> _Stored data_

Segment Open

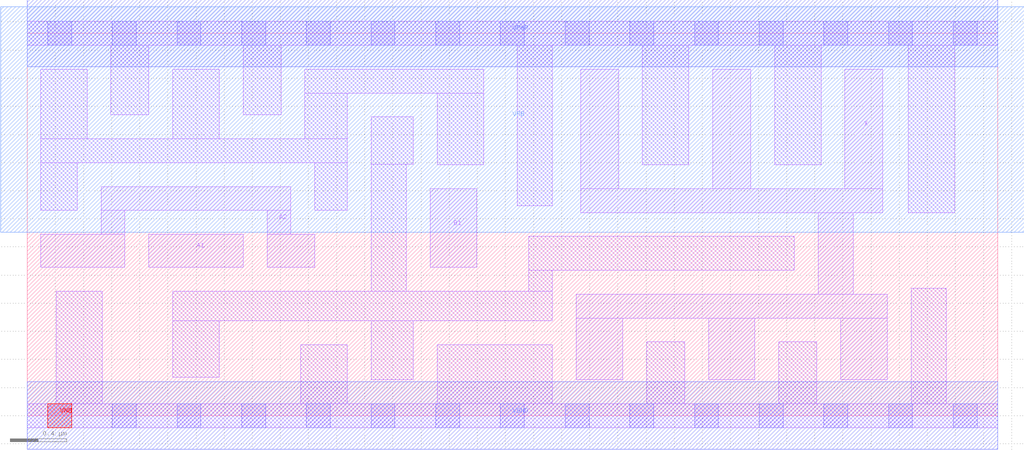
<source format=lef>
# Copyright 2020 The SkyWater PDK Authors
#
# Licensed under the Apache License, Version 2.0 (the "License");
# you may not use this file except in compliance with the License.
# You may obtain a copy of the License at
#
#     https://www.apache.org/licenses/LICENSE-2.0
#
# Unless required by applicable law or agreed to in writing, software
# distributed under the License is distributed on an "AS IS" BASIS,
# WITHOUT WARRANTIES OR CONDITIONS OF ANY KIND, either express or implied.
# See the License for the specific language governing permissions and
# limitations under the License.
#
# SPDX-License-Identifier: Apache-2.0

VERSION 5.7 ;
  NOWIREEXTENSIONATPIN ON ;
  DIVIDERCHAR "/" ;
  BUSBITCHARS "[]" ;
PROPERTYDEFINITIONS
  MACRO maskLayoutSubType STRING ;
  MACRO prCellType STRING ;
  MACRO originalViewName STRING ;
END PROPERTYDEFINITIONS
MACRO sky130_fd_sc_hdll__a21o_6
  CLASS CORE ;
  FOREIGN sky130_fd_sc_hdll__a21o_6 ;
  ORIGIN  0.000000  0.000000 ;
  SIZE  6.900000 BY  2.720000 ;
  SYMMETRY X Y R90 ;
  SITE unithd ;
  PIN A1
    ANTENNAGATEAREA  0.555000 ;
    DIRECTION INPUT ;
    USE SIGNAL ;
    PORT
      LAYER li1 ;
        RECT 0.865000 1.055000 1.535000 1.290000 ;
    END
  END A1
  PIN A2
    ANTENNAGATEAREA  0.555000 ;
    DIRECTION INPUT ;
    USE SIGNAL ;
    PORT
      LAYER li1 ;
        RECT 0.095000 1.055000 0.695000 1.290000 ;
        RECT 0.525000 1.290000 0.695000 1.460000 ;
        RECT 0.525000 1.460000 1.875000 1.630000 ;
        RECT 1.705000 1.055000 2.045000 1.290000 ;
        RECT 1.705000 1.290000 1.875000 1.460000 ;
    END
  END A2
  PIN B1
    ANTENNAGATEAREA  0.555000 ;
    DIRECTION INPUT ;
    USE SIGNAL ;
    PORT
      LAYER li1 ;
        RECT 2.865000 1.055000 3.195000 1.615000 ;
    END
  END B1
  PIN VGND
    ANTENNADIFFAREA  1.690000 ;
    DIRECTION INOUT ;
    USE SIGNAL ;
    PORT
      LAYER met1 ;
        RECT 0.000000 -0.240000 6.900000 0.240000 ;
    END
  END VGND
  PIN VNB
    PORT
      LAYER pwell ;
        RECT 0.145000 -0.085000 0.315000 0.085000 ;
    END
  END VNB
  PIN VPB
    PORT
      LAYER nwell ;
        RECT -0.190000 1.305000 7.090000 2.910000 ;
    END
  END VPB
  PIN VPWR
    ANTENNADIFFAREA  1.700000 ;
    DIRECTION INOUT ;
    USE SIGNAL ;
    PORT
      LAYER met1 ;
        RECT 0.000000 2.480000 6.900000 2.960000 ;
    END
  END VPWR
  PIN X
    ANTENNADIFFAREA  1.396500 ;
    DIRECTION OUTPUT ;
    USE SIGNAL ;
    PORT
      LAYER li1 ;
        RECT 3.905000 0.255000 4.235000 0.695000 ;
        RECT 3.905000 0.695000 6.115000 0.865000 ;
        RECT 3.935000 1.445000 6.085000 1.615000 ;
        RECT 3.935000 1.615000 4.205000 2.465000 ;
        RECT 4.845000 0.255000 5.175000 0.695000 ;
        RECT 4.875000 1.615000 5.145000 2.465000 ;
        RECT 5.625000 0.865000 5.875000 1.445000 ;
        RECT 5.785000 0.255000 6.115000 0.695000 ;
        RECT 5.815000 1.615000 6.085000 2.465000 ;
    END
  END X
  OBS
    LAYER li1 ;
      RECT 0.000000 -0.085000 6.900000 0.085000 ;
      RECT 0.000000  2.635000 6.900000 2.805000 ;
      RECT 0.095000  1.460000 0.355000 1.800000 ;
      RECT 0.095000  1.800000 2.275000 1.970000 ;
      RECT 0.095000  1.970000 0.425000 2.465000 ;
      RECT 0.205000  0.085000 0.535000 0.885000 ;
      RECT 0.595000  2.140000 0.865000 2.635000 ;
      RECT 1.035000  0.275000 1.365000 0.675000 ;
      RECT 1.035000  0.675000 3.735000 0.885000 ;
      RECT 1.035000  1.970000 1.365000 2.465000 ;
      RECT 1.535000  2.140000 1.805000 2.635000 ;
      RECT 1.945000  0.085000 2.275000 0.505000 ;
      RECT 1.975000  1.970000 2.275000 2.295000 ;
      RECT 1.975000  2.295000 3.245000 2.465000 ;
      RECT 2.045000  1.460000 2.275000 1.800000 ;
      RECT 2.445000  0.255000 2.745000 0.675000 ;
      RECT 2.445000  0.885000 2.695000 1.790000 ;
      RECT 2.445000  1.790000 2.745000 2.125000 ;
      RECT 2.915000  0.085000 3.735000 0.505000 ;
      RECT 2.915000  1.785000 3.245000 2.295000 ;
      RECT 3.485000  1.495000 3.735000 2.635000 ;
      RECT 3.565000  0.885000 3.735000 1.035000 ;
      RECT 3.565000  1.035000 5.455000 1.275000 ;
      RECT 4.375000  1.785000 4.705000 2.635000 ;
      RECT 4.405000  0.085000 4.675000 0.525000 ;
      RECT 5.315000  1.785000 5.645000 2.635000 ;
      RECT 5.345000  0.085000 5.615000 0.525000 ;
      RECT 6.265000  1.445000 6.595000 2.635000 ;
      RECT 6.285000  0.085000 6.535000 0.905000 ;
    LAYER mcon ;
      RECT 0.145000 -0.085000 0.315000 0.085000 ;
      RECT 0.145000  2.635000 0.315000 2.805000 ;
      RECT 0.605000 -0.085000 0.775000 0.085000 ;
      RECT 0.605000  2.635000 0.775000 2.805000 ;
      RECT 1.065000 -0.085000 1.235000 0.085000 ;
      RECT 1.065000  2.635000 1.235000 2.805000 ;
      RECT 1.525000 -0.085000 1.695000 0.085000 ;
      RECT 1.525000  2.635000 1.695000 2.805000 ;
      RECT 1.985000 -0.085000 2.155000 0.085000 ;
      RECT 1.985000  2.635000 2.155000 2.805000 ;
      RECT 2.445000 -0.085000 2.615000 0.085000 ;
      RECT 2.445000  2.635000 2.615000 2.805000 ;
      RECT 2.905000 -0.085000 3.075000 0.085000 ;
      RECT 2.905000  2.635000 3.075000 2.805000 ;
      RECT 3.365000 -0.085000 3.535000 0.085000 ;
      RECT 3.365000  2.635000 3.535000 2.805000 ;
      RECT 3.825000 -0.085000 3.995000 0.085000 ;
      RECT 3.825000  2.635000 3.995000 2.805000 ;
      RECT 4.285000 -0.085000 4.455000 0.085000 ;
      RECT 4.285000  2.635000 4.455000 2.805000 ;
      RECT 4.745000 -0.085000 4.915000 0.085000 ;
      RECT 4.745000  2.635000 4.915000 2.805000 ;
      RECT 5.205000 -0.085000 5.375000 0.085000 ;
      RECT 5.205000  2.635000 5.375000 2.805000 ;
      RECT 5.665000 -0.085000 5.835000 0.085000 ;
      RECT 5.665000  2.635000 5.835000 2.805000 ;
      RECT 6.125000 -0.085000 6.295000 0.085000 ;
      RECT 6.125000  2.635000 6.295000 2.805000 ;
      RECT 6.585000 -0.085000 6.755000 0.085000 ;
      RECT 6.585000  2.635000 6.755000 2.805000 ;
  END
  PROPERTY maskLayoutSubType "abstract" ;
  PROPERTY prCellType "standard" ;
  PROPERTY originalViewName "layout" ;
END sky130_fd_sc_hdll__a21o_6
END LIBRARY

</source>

Segment Closed
Segment Open

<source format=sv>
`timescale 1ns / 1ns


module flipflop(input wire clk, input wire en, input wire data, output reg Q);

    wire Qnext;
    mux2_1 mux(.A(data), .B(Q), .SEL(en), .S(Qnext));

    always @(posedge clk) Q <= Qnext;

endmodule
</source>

Segment Closed

> _THE TASK_
Look above for the line that contains "<source format=lef>". Starting there, transcribe every line exactly until you have copied the line that contains "LAYER pwell ;".

> _COMPLETED TASK_
<source format=lef>
# Copyright 2020 The SkyWater PDK Authors
#
# Licensed under the Apache License, Version 2.0 (the "License");
# you may not use this file except in compliance with the License.
# You may obtain a copy of the License at
#
#     https://www.apache.org/licenses/LICENSE-2.0
#
# Unless required by applicable law or agreed to in writing, software
# distributed under the License is distributed on an "AS IS" BASIS,
# WITHOUT WARRANTIES OR CONDITIONS OF ANY KIND, either express or implied.
# See the License for the specific language governing permissions and
# limitations under the License.
#
# SPDX-License-Identifier: Apache-2.0

VERSION 5.7 ;
  NOWIREEXTENSIONATPIN ON ;
  DIVIDERCHAR "/" ;
  BUSBITCHARS "[]" ;
PROPERTYDEFINITIONS
  MACRO maskLayoutSubType STRING ;
  MACRO prCellType STRING ;
  MACRO originalViewName STRING ;
END PROPERTYDEFINITIONS
MACRO sky130_fd_sc_hdll__a21o_6
  CLASS CORE ;
  FOREIGN sky130_fd_sc_hdll__a21o_6 ;
  ORIGIN  0.000000  0.000000 ;
  SIZE  6.900000 BY  2.720000 ;
  SYMMETRY X Y R90 ;
  SITE unithd ;
  PIN A1
    ANTENNAGATEAREA  0.555000 ;
    DIRECTION INPUT ;
    USE SIGNAL ;
    PORT
      LAYER li1 ;
        RECT 0.865000 1.055000 1.535000 1.290000 ;
    END
  END A1
  PIN A2
    ANTENNAGATEAREA  0.555000 ;
    DIRECTION INPUT ;
    USE SIGNAL ;
    PORT
      LAYER li1 ;
        RECT 0.095000 1.055000 0.695000 1.290000 ;
        RECT 0.525000 1.290000 0.695000 1.460000 ;
        RECT 0.525000 1.460000 1.875000 1.630000 ;
        RECT 1.705000 1.055000 2.045000 1.290000 ;
        RECT 1.705000 1.290000 1.875000 1.460000 ;
    END
  END A2
  PIN B1
    ANTENNAGATEAREA  0.555000 ;
    DIRECTION INPUT ;
    USE SIGNAL ;
    PORT
      LAYER li1 ;
        RECT 2.865000 1.055000 3.195000 1.615000 ;
    END
  END B1
  PIN VGND
    ANTENNADIFFAREA  1.690000 ;
    DIRECTION INOUT ;
    USE SIGNAL ;
    PORT
      LAYER met1 ;
        RECT 0.000000 -0.240000 6.900000 0.240000 ;
    END
  END VGND
  PIN VNB
    PORT
      LAYER pwell ;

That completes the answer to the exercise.